Most implementation details are sub-optimal, but the focus is on having fun and producing results instead writing perfect code. There are also many bugs and inconsistencies!

Installation

remotes::install_github("dirkschumacher/llr")

Intro

(->
  r/datasets::mtcars
  (r/dplyr::filter (r/base::`>` hp 100))
  (r/dplyr::summarise :count (r/dplyr::n) :mean_mpg (r/mean mpg))
  (r/tibble::as_tibble))
#> # A tibble: 1 x 2
#>   count mean_mpg
#>   <int>    <dbl>
#> 1    23     17.5

Or run it from R

library(llr)
interp <- llr_env$new()
interp$eval("(+ 1 1)")
#> 2

Also see some Advent Of Code solutions in llr.

REPL

It also has a (limited) REPL

interp <- llr_env$new()
interp$repl()

Special forms

Data Types

Lists

; this is a list
'(1 2 3 4 5 6)
; an unquoted list is a function call
(+ 1 2 3 4 5 6)
#> 21

Vectors

[1 2 3 4]
#> [1 2 3 4]

Maps

{:a 1 :b 2}
#> {:a 1 :b 2}

Symbols

x
namespaced.variable/x
:keyword
"character"
10 ; integer
10.42 ; double

Functions

(fn [a b] (+ a b))

(fn this
  ([] 0)
  ([a] a)
  ([a b] (+ a b))
  ([a b & more] (reduce + (concat [a b] more))))

def

def defines a symbol in a namespace and assignes it a name.

(def x 1)
(def plus (fn [a b] (+ a b)))
(plus x x)
#> 2

Meta-data

Symbols and values can hold meta-data. That meta-data needs to be a map at the moment.

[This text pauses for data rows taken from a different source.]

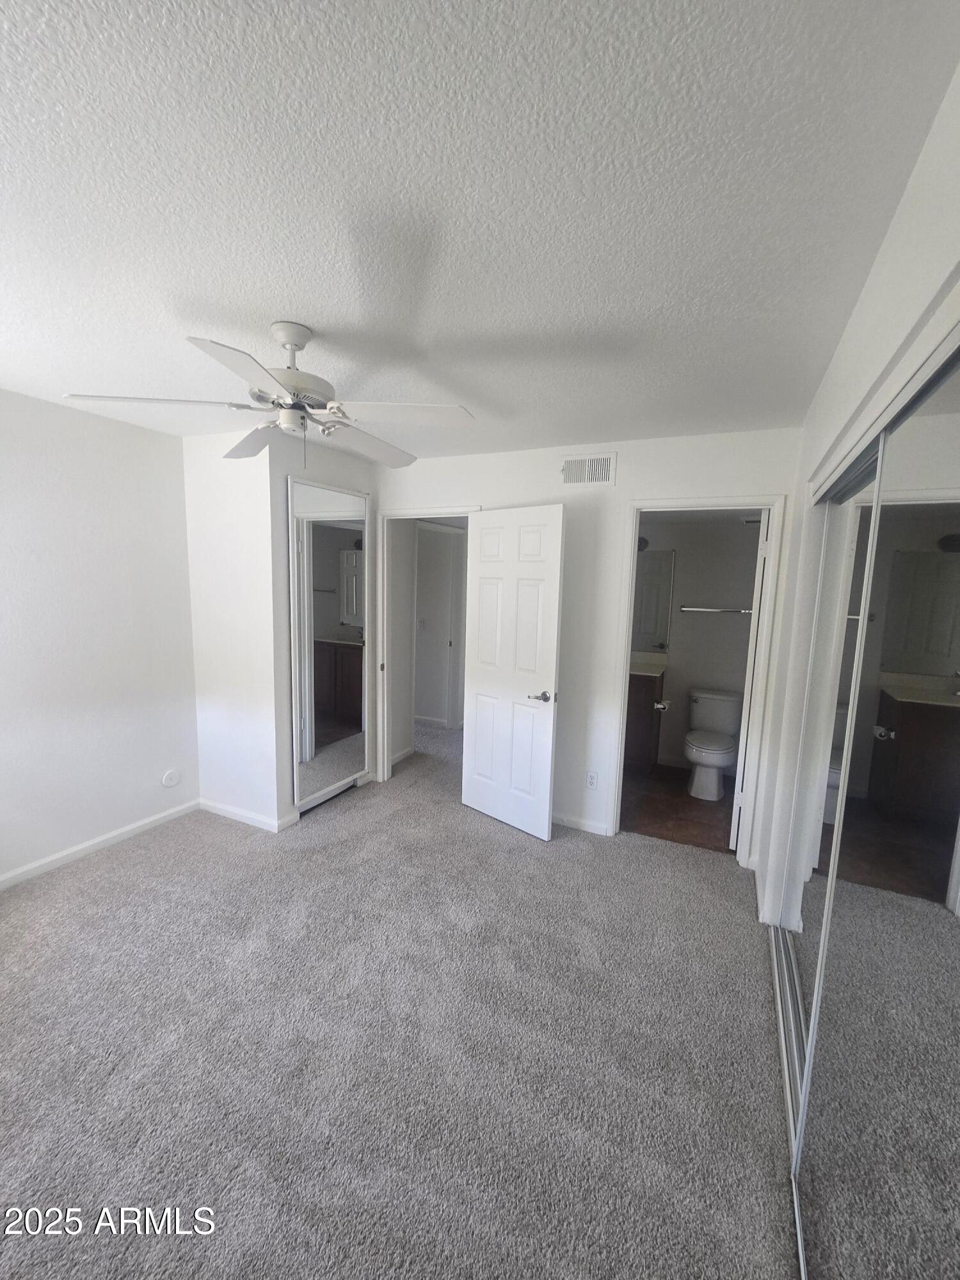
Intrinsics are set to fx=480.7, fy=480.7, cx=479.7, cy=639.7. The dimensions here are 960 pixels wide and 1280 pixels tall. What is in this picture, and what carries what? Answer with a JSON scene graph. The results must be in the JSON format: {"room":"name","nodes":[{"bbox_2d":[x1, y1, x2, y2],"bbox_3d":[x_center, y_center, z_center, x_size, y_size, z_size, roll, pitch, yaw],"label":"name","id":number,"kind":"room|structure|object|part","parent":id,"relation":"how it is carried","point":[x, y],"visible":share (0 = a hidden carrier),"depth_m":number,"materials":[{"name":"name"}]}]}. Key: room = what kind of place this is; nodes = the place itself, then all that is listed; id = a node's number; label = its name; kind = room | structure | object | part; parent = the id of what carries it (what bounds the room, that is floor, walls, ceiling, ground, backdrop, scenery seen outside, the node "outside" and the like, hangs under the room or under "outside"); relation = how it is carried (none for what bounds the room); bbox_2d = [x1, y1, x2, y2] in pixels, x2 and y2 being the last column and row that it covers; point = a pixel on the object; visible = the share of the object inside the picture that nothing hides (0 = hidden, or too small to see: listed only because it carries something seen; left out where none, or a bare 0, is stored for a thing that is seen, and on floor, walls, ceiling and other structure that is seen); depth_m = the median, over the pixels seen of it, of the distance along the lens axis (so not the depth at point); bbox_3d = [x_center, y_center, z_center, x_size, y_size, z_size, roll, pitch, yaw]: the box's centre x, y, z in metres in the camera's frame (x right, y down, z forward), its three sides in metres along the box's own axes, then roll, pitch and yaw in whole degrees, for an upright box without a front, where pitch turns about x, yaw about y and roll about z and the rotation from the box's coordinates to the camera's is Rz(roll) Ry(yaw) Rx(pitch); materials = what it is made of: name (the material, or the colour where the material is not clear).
{"room":"bedroom","nodes":[
{"label":"bedroom","id":0,"kind":"room"},
{"bbox_2d":[0,389,200,884],"bbox_3d":[-2.549,0.065,2.037,0.123,2.458,2.945,5,8,25],"label":"left wall","id":1,"kind":"structure","parent":0,"point":[96,493],"depth_m":2.66,"materials":[{"name":"white paint"}]},
{"bbox_2d":[0,800,199,889],"bbox_3d":[-2.498,1.246,2.170,0.014,0.081,2.548,5,8,25],"label":"baseboard","id":2,"kind":"structure","parent":1,"relation":"attached to","point":[54,859],"depth_m":2.74,"materials":[{"name":"white paint"}]},
{"bbox_2d":[161,769,180,787],"bbox_3d":[-2.011,0.905,3.129,0.010,0.111,0.094,5,8,25],"label":"wall plate","id":3,"kind":"object","parent":1,"relation":"attached to","point":[172,781],"visible":0.99,"depth_m":3.12,"materials":[{"name":"white plastic"}]},
{"bbox_2d":[186,426,373,834],"bbox_3d":[-1.055,-0.074,3.366,0.121,2.468,0.972,5,8,25],"label":"closet wall","id":4,"kind":"structure","parent":0,"point":[283,472],"depth_m":2.99,"materials":[{"name":"white paint"}]},
{"bbox_2d":[197,797,298,832],"bbox_3d":[-1.579,1.138,3.194,0.726,0.080,0.132,5,8,25],"label":"baseboard","id":5,"kind":"structure","parent":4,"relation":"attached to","point":[223,808],"depth_m":3.13,"materials":[{"name":"white paint"}]},
{"bbox_2d":[288,478,371,814],"bbox_3d":[-1.014,0.050,3.356,0.054,2.163,0.752,5,8,25],"label":"mirrored closet door","id":6,"kind":"structure","parent":4,"relation":"in","point":[310,560],"depth_m":3.29,"materials":[{"name":"white mirror"}]},
{"bbox_2d":[0,711,798,1279],"bbox_3d":[-0.325,1.291,2.796,4.727,0.102,5.836,5,8,25],"label":"carpet floor","id":7,"kind":"structure","parent":0,"point":[349,813],"depth_m":1.63,"materials":[{"name":"grey carpet"}]},
{"bbox_2d":[768,914,811,1279],"bbox_3d":[1.062,1.437,1.563,0.069,0.025,1.671,5,8,25],"label":"closet door track","id":8,"kind":"object","parent":7,"relation":"on","point":[787,1092],"visible":0.51,"depth_m":1.67,"materials":[{"name":"silver metal"}]},
{"bbox_2d":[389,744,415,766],"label":"baseboard","id":9,"kind":"structure","parent":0,"point":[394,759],"depth_m":4.28,"materials":[{"name":"white paint"}]},
{"bbox_2d":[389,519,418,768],"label":"hallway wall","id":10,"kind":"structure","parent":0,"point":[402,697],"depth_m":4.22,"materials":[{"name":"white paint"}]},
{"bbox_2d":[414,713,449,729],"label":"hallway baseboard","id":11,"kind":"structure","parent":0,"point":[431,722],"depth_m":5.33,"materials":[{"name":"white paint"}]},
{"bbox_2d":[412,521,466,729],"bbox_3d":[-0.454,-0.066,4.848,0.147,2.150,0.906,5,8,25],"label":"hallway door frame","id":12,"kind":"structure","parent":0,"point":[457,530],"depth_m":5.11,"materials":[{"name":"white paint"}]},
{"bbox_2d":[0,0,958,462],"bbox_3d":[-0.468,-1.173,2.128,4.028,0.105,5.037,5,8,25],"label":"ceiling","id":13,"kind":"structure","parent":0,"point":[267,315],"depth_m":1.06,"materials":[{"name":"white paint"}]},
{"bbox_2d":[65,321,476,470],"bbox_3d":[-0.641,-0.840,1.712,1.188,0.474,1.175,-3,9,-31],"label":"ceiling fan","id":14,"kind":"object","parent":13,"relation":"hanging from","point":[288,342],"visible":0.99,"depth_m":1.63,"materials":[{"name":"white metal"}]},
{"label":"blade","id":15,"kind":"part","parent":14,"relation":"part of","materials":[{"name":"white"}]},
{"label":"blade","id":16,"kind":"part","parent":14,"relation":"part of","materials":[{"name":"white"}]},
{"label":"blade","id":17,"kind":"part","parent":14,"relation":"part of","materials":[{"name":"wood"}]},
{"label":"motor housing","id":18,"kind":"part","parent":14,"relation":"part of","materials":[{"name":"metal"}]},
{"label":"blade","id":19,"kind":"part","parent":14,"relation":"part of","materials":[{"name":"white"}]},
{"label":"blade","id":20,"kind":"part","parent":14,"relation":"part of","materials":[{"name":"white"}]},
{"bbox_2d":[374,422,803,870],"bbox_3d":[0.415,-0.011,3.246,2.894,2.459,0.122,5,8,25],"label":"back wall","id":21,"kind":"structure","parent":0,"point":[618,488],"depth_m":3.01,"materials":[{"name":"white paint"}]},
{"bbox_2d":[373,503,481,786],"bbox_3d":[-0.357,0.113,3.596,0.897,2.092,0.157,5,8,25],"label":"door frame","id":22,"kind":"structure","parent":21,"relation":"attached to","point":[449,509],"depth_m":3.69,"materials":[{"name":"white paint"}]},
{"bbox_2d":[460,504,566,841],"bbox_3d":[0.179,0.199,3.118,0.747,2.040,0.159,8,10,43],"label":"white door","id":23,"kind":"structure","parent":22,"relation":"attached to","point":[550,568],"depth_m":3.07,"materials":[{"name":"white paint"}]},
{"bbox_3d":[0.377,0.347,2.956,0.155,0.066,0.151,8,10,43],"label":"lever handle","id":24,"kind":"part","parent":23,"relation":"part of","materials":[{"name":"silver metal"}]},
{"bbox_2d":[552,811,611,835],"bbox_3d":[0.414,1.186,3.273,0.910,0.079,0.014,5,8,25],"label":"baseboard","id":25,"kind":"structure","parent":21,"relation":"attached to","point":[555,821],"depth_m":3.15,"materials":[{"name":"white paint"}]},
{"bbox_2d":[559,452,616,485],"bbox_3d":[0.648,-1.031,2.909,0.330,0.188,0.013,5,8,25],"label":"air vent","id":26,"kind":"object","parent":21,"relation":"attached to","point":[594,466],"visible":0.99,"depth_m":2.90,"materials":[{"name":"white metal"}]},
{"bbox_2d":[584,770,597,789],"bbox_3d":[0.720,0.905,3.099,0.071,0.116,0.008,5,8,25],"label":"wall outlet","id":27,"kind":"object","parent":21,"relation":"attached to","point":[592,778],"visible":0.99,"depth_m":3.10,"materials":[{"name":"white plastic"}]},
{"bbox_2d":[604,492,787,869],"bbox_3d":[1.259,0.246,2.871,0.794,2.092,0.156,5,8,25],"label":"bathroom door frame","id":28,"kind":"structure","parent":21,"relation":"attached to","point":[634,509],"depth_m":2.76,"materials":[{"name":"white paint"}]},
{"bbox_2d":[728,508,771,858],"bbox_3d":[1.728,0.251,3.092,0.154,2.044,0.705,5,8,25],"label":"bathroom door","id":29,"kind":"structure","parent":28,"relation":"attached to","point":[734,843],"depth_m":2.80,"materials":[{"name":"white paint"}]},
{"bbox_2d":[618,764,737,853],"bbox_3d":[1.500,1.239,3.777,1.674,0.100,1.647,5,8,25],"label":"bathroom floor","id":30,"kind":"structure","parent":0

(def ^{:const true} x ^{:meta "hello"} [ 1 2 3])
(meta x)
#> {:meta "hello"}

Meta-data on symbols is currently only available to the reader.

Macros

Macros are also supported. Macros are functions bound to a name with meta data {:macro true}.

In a macro you can use syntax-quote <backtick> together with the unquote ~ and unquote-splice ~@ operators.

(defmacro infix [operand1 operator operand2]
  `(~operator ~operand1 ~operand2))
(infix 1 + 1)
#> 2

Recursion

Similar to Clojure llr uses recur to jump to a recursion point currently only defined by loop.

(def is-even 
  (fn [number] 
    (loop [cnt number]
      (if (zero? cnt)
        true
        (if (< cnt 0) false (recur (- cnt 2)))))))
#> `is-even`
(is-even 5001)
#> false
(is-even 5000)
#> true

Namespaces

Every top level definition is part of a namespace

(ns product.lib)
(defn compute [a b] (+ a b))
(ns user)
(product.lib/compute 10 32)
#> 42

Reader Dispatch

The reader switches to a different set of interpretations of the next symbol when reading the character #.

#_ ignores the next form

#_ (r/stop "error")
"Yay"
#> "Yay"

R interop

All symbols starting with the namespace r/ are treated slightly differently. You can use that to refer to external R functions and symbols. In addition keywords are interpreted as named arguments.

(r/set.seed 1)
(def rand-numbers (r/stats::rnorm :n 10))
(r/mean rand-numbers)
#> [1] 0.1322028

Design Goals

  • Have fun, experiment and learn :)
  • Build a clojure-like language that supports R-interop using the r/ namespace.
  • Thus the core language should feel like clojure and support some of clojures’s core functions, but still make it easy to work with R’s internal data structures.

Contributing

  • Please read the code-of-conduct and also be aware that this a fun project, so things will break and progress is valued prefect code (at the moment).
  • However everyone is invited to play around with the language, learn together, extend it, document things, fix bugs and propose features.

Code of Conduct

Please note that the llr project is released with a Contributor Code of Conduct. By contributing to this project, you agree to abide by its terms.